Your copy should hold every record exactly and no images.

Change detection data
==*==

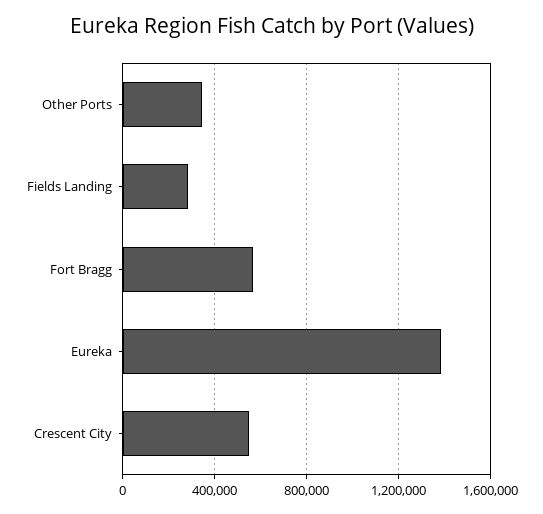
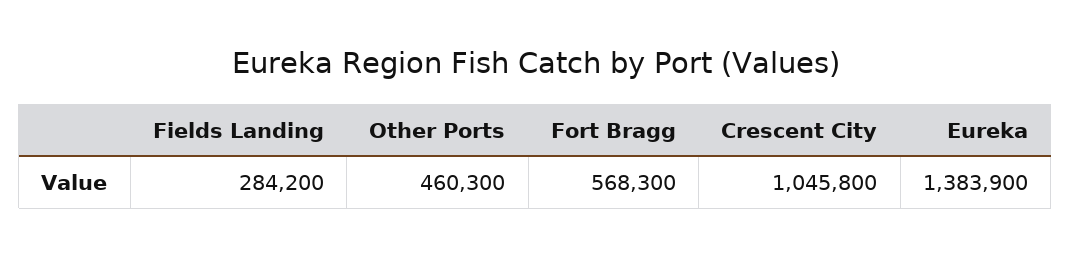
  {
-   "Other Ports": 350000,
+   "Other Ports": 460300,
    "Fields Landing": 284200,
    "Fort Bragg": 568300,
    "Eureka": 1383900,
-   "Crescent City": 550000
+   "Crescent City": 1045800
  }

==*==

#### Task output
  {
-   "Other Ports": 350000,
+   "Other Ports": 460300,
    "Fields Landing": 284200,
    "Fort Bragg": 568300,
    "Eureka": 1383900,
-   "Crescent City": 550000
+   "Crescent City": 1045800
  }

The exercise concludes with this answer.